When you apply for insurance, you impart far more than just your claims record and circumstances that could directly lead to future claims. Should there be limits on what insurers consider relevant to your price?
For fun, complete a car insurance application questionnaire. While you’re doing it, count the number of answers – all the discrete items of information that you provide the insurer. Age, your residency in the UK, your job, marital status, whether you have a mortgage, whether you have home insurance, and so on.
Your number will probably be between 30 and 50. Now, how many of these titbits is the insurer using to figure out how ‘risky’ you are? Answer: more than you might assume; perhaps all of it.
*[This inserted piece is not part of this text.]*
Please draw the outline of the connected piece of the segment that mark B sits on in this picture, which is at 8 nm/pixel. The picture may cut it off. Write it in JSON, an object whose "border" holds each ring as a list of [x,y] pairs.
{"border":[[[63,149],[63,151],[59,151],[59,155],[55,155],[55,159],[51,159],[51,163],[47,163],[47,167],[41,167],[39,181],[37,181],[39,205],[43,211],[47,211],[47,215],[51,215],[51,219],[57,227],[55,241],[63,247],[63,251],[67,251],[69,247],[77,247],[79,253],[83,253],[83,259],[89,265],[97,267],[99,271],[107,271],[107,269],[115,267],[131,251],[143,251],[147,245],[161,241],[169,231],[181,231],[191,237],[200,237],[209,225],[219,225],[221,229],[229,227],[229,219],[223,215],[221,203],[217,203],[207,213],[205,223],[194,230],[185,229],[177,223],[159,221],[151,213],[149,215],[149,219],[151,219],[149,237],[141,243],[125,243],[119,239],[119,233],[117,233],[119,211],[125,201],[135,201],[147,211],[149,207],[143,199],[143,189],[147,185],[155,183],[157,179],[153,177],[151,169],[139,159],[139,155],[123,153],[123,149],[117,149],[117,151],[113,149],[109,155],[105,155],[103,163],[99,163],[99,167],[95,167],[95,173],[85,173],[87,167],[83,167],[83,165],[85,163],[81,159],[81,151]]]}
Insurers are highly secretive when it comes to how they apply the information you provide when assessing whether to accept you and on what terms. There are areas that are legally out of bounds of their risk models – such as ethnicity, religion, sexuality and gender. As for the rest, updates on what’s used and how tends to come to light via the intermittent news story or general hearsay.
Insurance quirks
Last week, Admiral admitted that it factors in the email addresses (or more specifically, the domain names) of its customers, and that these can affect what they’re charged. This came after an investigation by The Sun found that in certain instances, drivers applying with Hotmail accounts were being quoted between £5.60 and £31.36 more than if they were Gmail users.
This is head-scratching stuff, although certain other revealed uses of information have teetered on the outright discriminatory.
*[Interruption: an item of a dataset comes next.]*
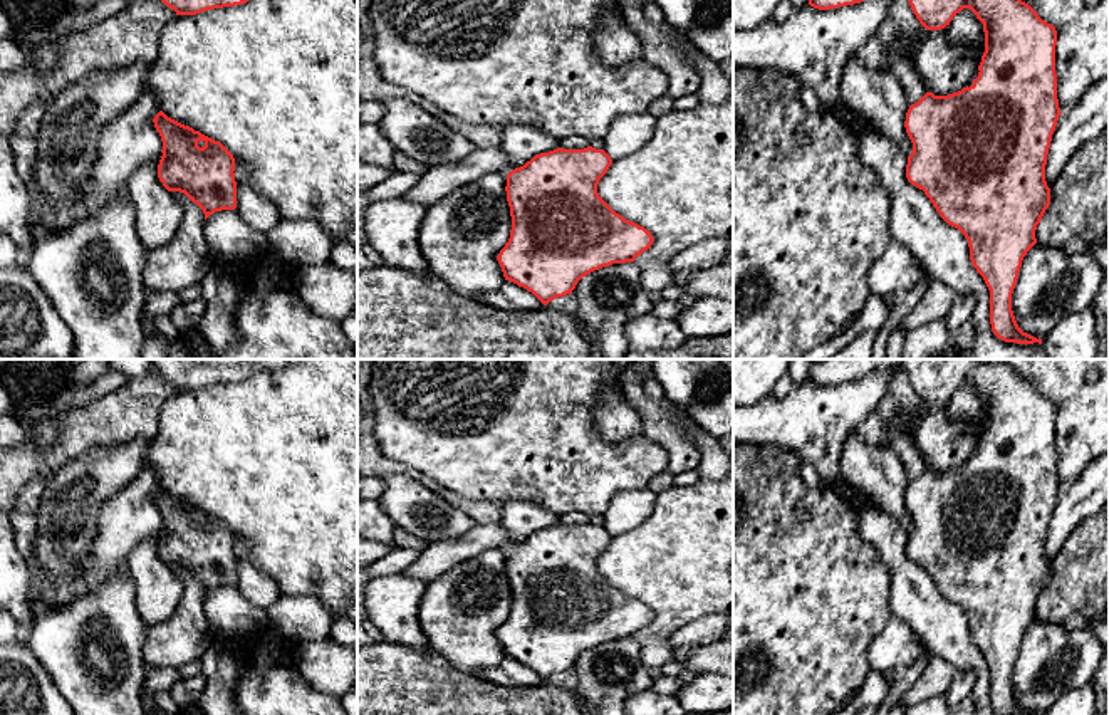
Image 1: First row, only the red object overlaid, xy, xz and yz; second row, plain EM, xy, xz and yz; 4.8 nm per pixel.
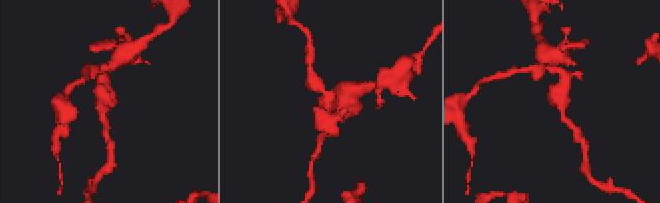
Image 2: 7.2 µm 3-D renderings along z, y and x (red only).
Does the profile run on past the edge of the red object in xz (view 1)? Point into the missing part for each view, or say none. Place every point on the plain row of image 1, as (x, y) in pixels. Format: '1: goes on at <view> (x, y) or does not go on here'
1: does not go on here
A while ago, we reported Hastings Direct and Admiral to the Equality Commission for charging car insurance customers more if they’d been born overseas – even if they’d grown up in the UK.
Last week’s investigation by The Sun also alleged that several insurers were quoting higher premiums for customers named ‘Mohammed’ than they were for those named ‘John’ – although the insurers deny that they do this.
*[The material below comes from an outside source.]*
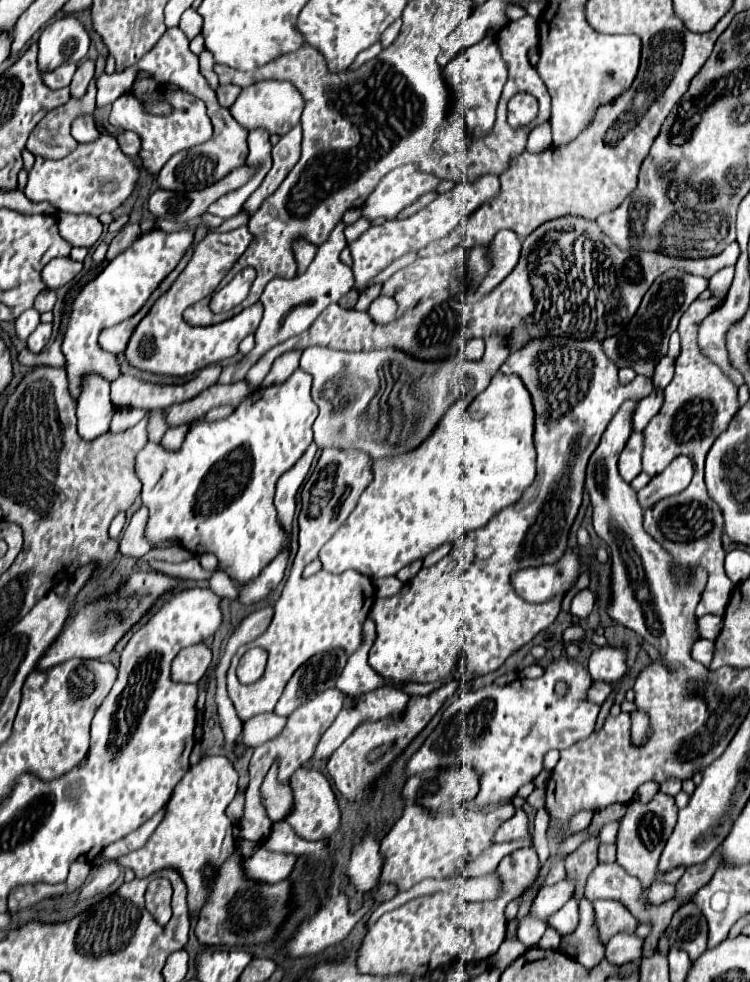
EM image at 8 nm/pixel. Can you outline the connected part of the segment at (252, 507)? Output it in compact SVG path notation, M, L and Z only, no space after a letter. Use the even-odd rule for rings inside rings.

A less inflammatory – but still perplexing – factor that can intrude on your premium is your marital status.
Other quirks are matters of presentation: whether you choose to describe your occupation as ‘journalist’ or ‘researcher’, or ‘chef’ or ‘kitchen worker’ can nudge the dial on your insurance quote. And it’s possible that in the near future even your social media activity might make a difference.
Relevant details
Many of us would consider the relevance of much of these to be stretching credulity, but insurers clearly feel differently.
When calculating your insurance premium, they’re trying to predict your future. The more ancillary details they can obtain about you, the better they can compare you with customers that they already have and so, in theory, the more accurate their prediction will be.
That’s one side of the argument, anyhow. An argument against is that what tends to happen to people ‘like’ you is far less relevant than your own lived experience. This may explain the growing demand for ‘telematics’-based car insurance policies that monitor your driving minute-to-minute and calibrate your premium to fit.
Do you think it’s reasonable for insurers to use your email address or other factors that don’t seem particularly related when considering your driving risk Or do you think their making maximum use of the data you provide is the surest way to a quote that best reflects you?